David Damrosch

Global Literary Leaders: Keynote Speakers


David Damrosch

Harvard University, USA

Title: “Language Wars: Scriptworlds in Conflict”

Director of the Institute for World Literature and a pioneer in world literature studies, David Damrosch explores how texts travel across languages, cultures, and media, reshaping literary canons and global narratives.

Abstract

Writing systems have always been prime markers of national and cultural identity, forming a “scriptworld” that is the centerpiece of a system of education and a bearer of cultural memory. Some countries treasure a national language written in a unique national script, while others have chosen a cosmopolitan writing system or have had one thrust upon them by imperial conquerors.
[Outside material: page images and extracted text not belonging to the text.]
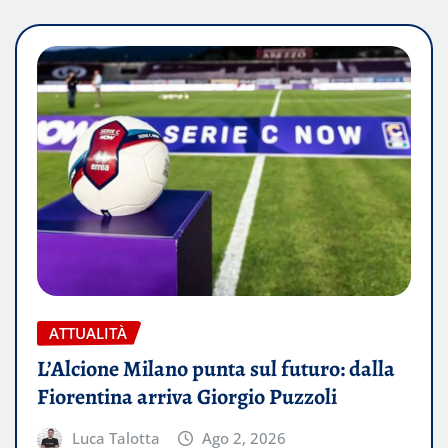
ATTUALITÀ
L’Alcione Milano punta sul futuro: dalla
Fiorentina arriva Giorgio Puzzoli
Luca Talotta
Ago 2, 2026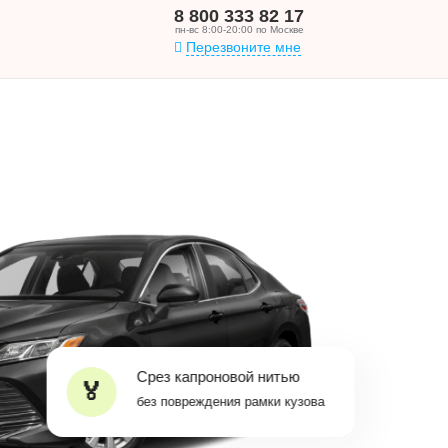
8 800 333 82 17
пн-вс 8:00-20:00 по Москве
Перезвоните мне
Срез капроновой нитью
без повреждения рамки кузова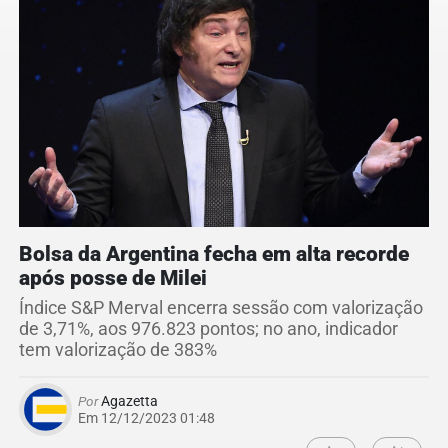
Bolsa da Argentina fecha em alta recorde
após posse de Milei
Índice S&P Merval encerra sessão com valorização
de 3,71%, aos 976.823 pontos; no ano, indicador
tem valorização de 383%
Por
Agazetta
Em 12/12/2023 01:48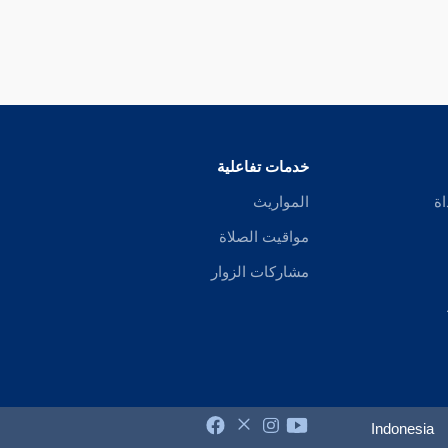
خدمات تفاعلية
اة
المواريث
مواقيت الصلاة
مشاركات الزوار
Indonesia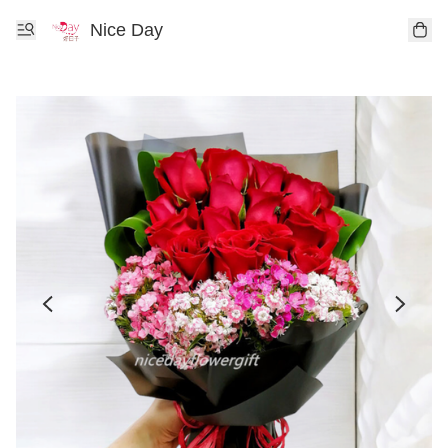
Nice Day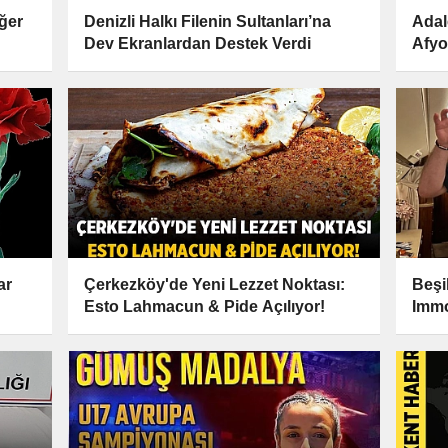
ğer
Denizli Halkı Filenin Sultanları’na
Adal
Dev Ekranlardan Destek Verdi
Afyo
Devr
ar
Çerkezköy'de Yeni Lezzet Noktası:
Beşi
Esto Lahmacun & Pide Açılıyor!
Immo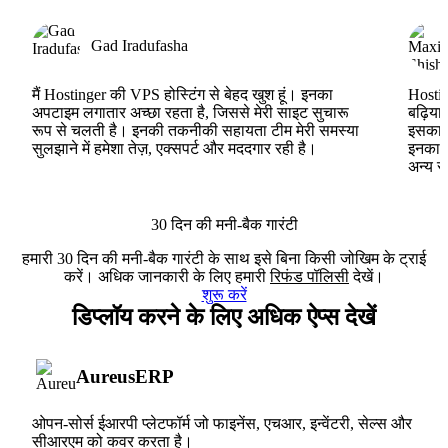
Gad Iradufasha
मैं Hostinger की VPS होस्टिंग से बेहद खुश हूं। इनका
Hostin
अपटाइम लगातार अच्छा रहता है, जिससे मेरी साइट सुचारू
बढ़िया
रूप से चलती है। इनकी तकनीकी सहायता टीम मेरी समस्या
इसका ह
सुलझाने में हमेशा तेज़, एक्सपर्ट और मददगार रही है।
इनका V
अन्य स
30 दिन की मनी-बैक गारंटी
हमारी 30 दिन की मनी-बैक गारंटी के साथ इसे बिना किसी जोखिम के ट्राई
करें। अधिक जानकारी के लिए हमारी
रिफंड पॉलिसी
देखें।
शुरू करें
डिप्लॉय करने के लिए अधिक ऐप्स देखें
AureusERP
ओपन-सोर्स ईआरपी प्लेटफॉर्म जो फाइनेंस, एचआर, इन्वेंटरी, सेल्स और
सीआरएम को कवर करता है।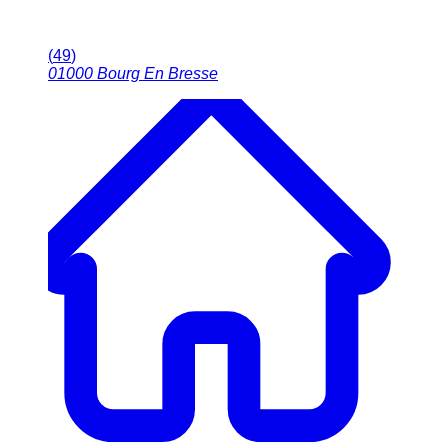
(
49
)
01000
Bourg En Bresse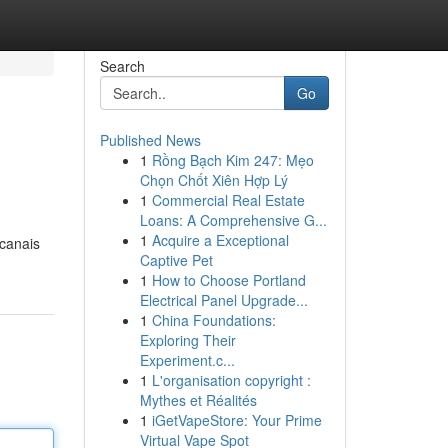
Search
Go
Published News
1
Rồng Bạch Kim 247: Mẹo
Chọn Chốt Xiên Hợp Lý
1
Commercial Real Estate
Loans: A Comprehensive G...
1
Acquire a Exceptional
 canais
Captive Pet
1
How to Choose Portland
Electrical Panel Upgrade...
1
China Foundations:
Exploring Their
Experiment.c...
1
L'organisation copyright :
Mythes et Réalités
1
iGetVapeStore: Your Prime
Virtual Vape Spot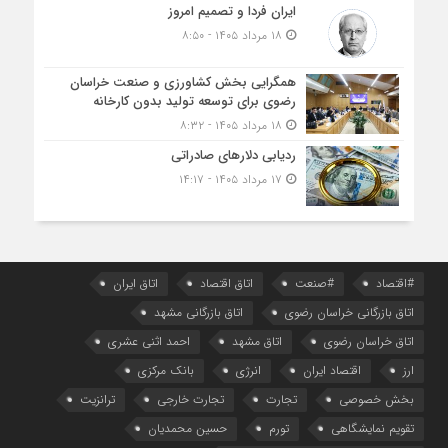
ایران فردا و تصمیم امروز
۱۸ مرداد ۱۴۰۵ - ۸:۵۰
همگرایی بخش کشاورزی و صنعت خراسان
رضوی برای توسعه تولید بدون کارخانه
۱۸ مرداد ۱۴۰۵ - ۸:۳۲
ردیابی دلارهای صادراتی
۱۷ مرداد ۱۴۰۵ - ۱۴:۱۷
#اقتصاد
#صنعت
اتاق اقتصاد
اتاق ایران
اتاق بازرگانی خراسان رضوی
اتاق بازرگانی مشهد
اتاق خراسان رضوی
اتاق مشهد
احمد اثنی عشری
ارز
اقتصاد ایران
انرژی
بانک مرکزی
بخش خصوصی
تجارت
تجارت خارجی
ترانزیت
تقویم نمایشگاهی
تورم
حسین محمدیان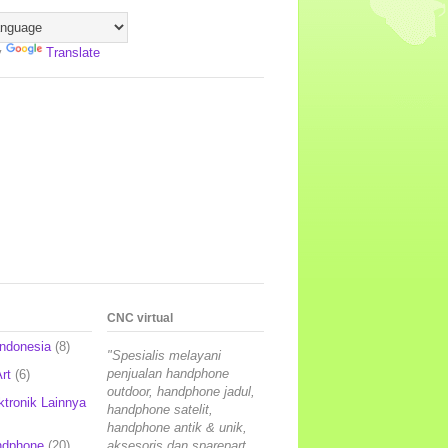
y
Translate
CNC virtual
Indonesia
(8)
"Spesialis melayani
penjualan handphone
rt
(6)
outdoor, handphone jadul,
ktronik Lainnya
handphone satelit,
handphone antik & unik,
ndphone
(20)
aksesoris dan sparepart,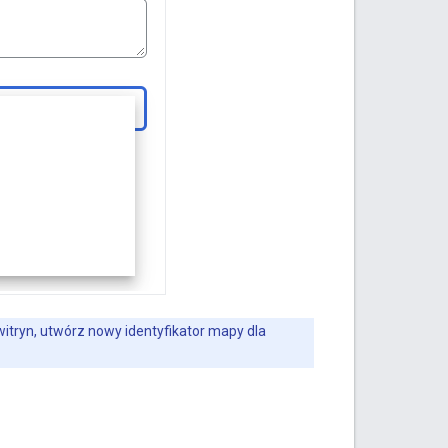
witryn, utwórz nowy identyfikator mapy dla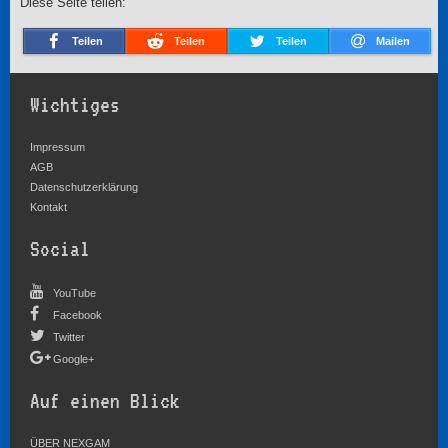
Diese Seite teilen:
Teilen
Teilen
Teilen
Mailen
Wichtiges
Impressum
AGB
Datenschutzerklärung
Kontakt
Social
YouTube
Facebook
Twitter
Google+
Auf einen Blick
ÜBER NEXGAM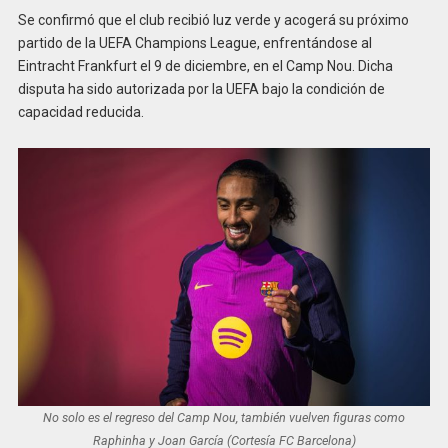
Se confirmó que el club recibió luz verde y acogerá su próximo
partido de la UEFA Champions League, enfrentándose al
Eintracht Frankfurt el 9 de diciembre, en el Camp Nou. Dicha
disputa ha sido autorizada por la UEFA bajo la condición de
capacidad reducida.
No solo es el regreso del Camp Nou, también vuelven figuras como
Raphinha y Joan García (Cortesía FC Barcelona)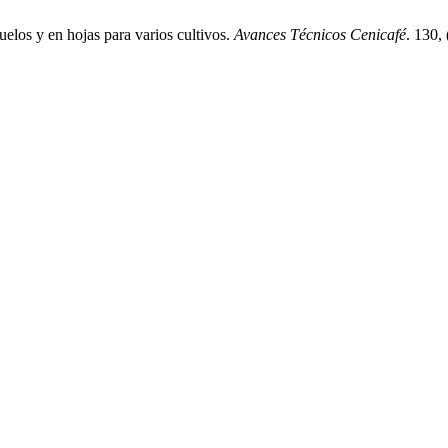
elos y en hojas para varios cultivos.
Avances Técnicos Cenicafé
. 130,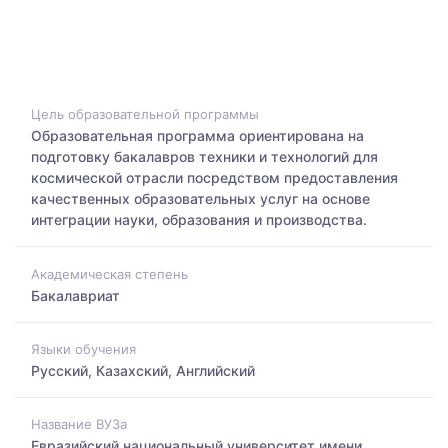
Цель образовательной программы
Образовательная программа ориентирована на
подготовку бакалавров техники и технологий для
космической отрасли посредством предоставления
качественных образовательных услуг на основе
интеграции науки, образования и производства.
Академическая степень
Бакалавриат
Языки обучения
Русский, Казахский, Английский
Название ВУЗа
Евразийский национальный университет имени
This talk will consider the key role of writing systems in times of cultural conflict. I will begin with the consequences of the displacement of Norse runes by the Roman alphabet in medieval Iceland, and the contrasting case of the alphabet’s imposition in colonial New Spain by the conquistadors. I then turn to the shifting relations between scripts in Eastern Europe (in the rivalry of Cyrillic versus the Roman alphabet) and in Asia, as Japan, Korea, and Vietnam first adopt versions of the cosmopolitan Chinese script and then revise or reject it in the era of rising nationalism and colonial/anticolonial conflict in the nineteenth and early twentieth centuries. In all of these cases, I will focus on the role of literature in negotiating these conflicts. Sometimes writers seek to heal these conflicts (Snorri Sturluson in Iceland), sometimes to exacerbate them (Milorad Pavić in Serbia), or employ multiple scripts (Ho Chi Minh) in the struggle for independence. Writers from Snorri Sturluson to Nguyen Du and Pak Tu-jin have meditated on what their culture has lost as well as gained in these language wars.

Bio

David Damrosch is Ernest Bernbaum Professor of Comparative Literature, Harvard University. He is the founding director of Harvard’s Institute for World Literature. He is a Fellow of the American Academy of Arts and Sciences, and is a past president of the American Comparative Literature Association. He has written widely on world literature from antiquity to the present, and has lectured in over fifty countries worldwide. His books include The Narrative Covenant: Transformations of Genre in the Growth of Biblical Literature (1987), What Is World Literature? (2003), The Buried Book: The Loss and Rediscovery of the Great Epic of Gilgamesh (2007), How to Read World Literature (2008), Comparing the Literatures: Literary Studies in a Global Age (2020), and Around the World in 80 Books (2021), and he is the editor or co-editor of twenty-two other books. He is currently writing a book on writing systems and cultural memory.